The Indians are very superstitious as to how they treat the flesh and bones of the large game they kill. Beaver bones are never thrown to the dogs, but are carefully collected and sunk in the lake or river, thus returning them to the element from which they came. A bear killed by an Indian is always addressed as cousin and a harangue is given him by the hunter and his pardon asked for the necessity of taking his life. The bones, especially the skull, are hung up at the exact spot where he fell, journeys from camp often being taken with the express purpose of carrying out this sacred duty.
Deer and moose antlers and shoulder blades are generally found on stakes or dry knots of trees at the discharge of some big lake on main canoe route. There are certain parts of the flesh and insides of these animals that the women are never allowed to partake of, such as the head, heart and paws of the bear.
Likewise it is infra dig. for a man to carry water to the camp, chop wood or dry his own moccasins. After the killing of big game it rests with the women and children to cut up the meat and toboggan it to camp. The man merely walking ahead to show the way and lolling about an open fire while the work of butchering and loading sled is going on.
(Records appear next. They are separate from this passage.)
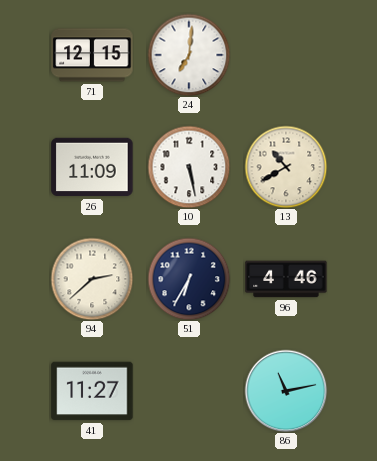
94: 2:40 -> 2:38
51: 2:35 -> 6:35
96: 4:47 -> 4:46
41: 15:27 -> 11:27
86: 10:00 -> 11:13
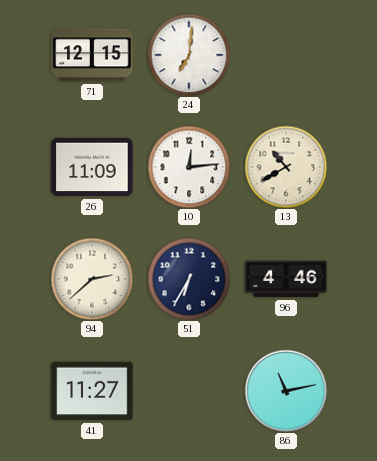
10: 5:28 -> 12:14
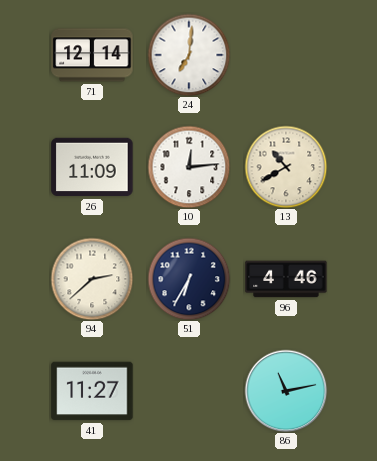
71: 12:15 -> 12:14
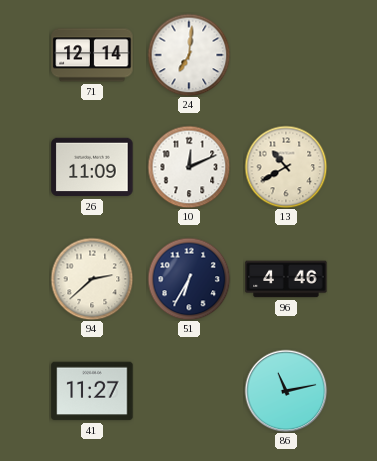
10: 12:14 -> 12:11
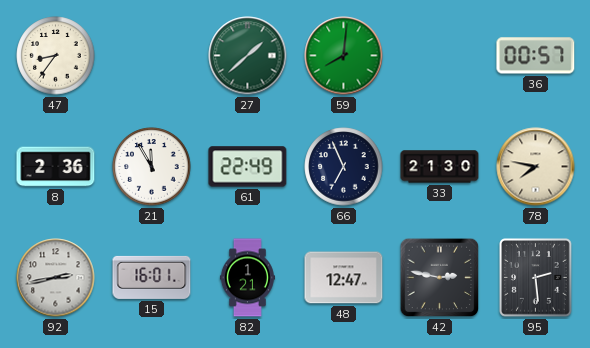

Physique and Health. — Before the Indian came in close contact with the whites he lived on the produce of the country and remained close to nature. He was of a wirey and healthy stature and lived to a ripe old age. Now from their acquired taste of the white man's foods, love of liquor, insufficient clothing and early marriages, the "white plague" has taken firm hold in every band and a few decades will see very few of the Government wards to be cared for.
How few of the thousands of immigrants now flowing into the country pause to consider that once these beautiful lakes, rivers, prairies and mountains were the resort and homes of a race of God's primitive children. Their wants were supplied with a lavish generosity by a Great Spirit and pagans tho they were said to be they cast their eyes heavenwards and thanked that Great Spirit for blessings received. And the translation after death that they looked forward to, to the Happy Hunting Grounds, what are these but our God and our Heaven?
Poor, fast disappearing race! I have lived with them, hunted with them and walked the long trail and from my city home I often yearn for the old life in that North Country.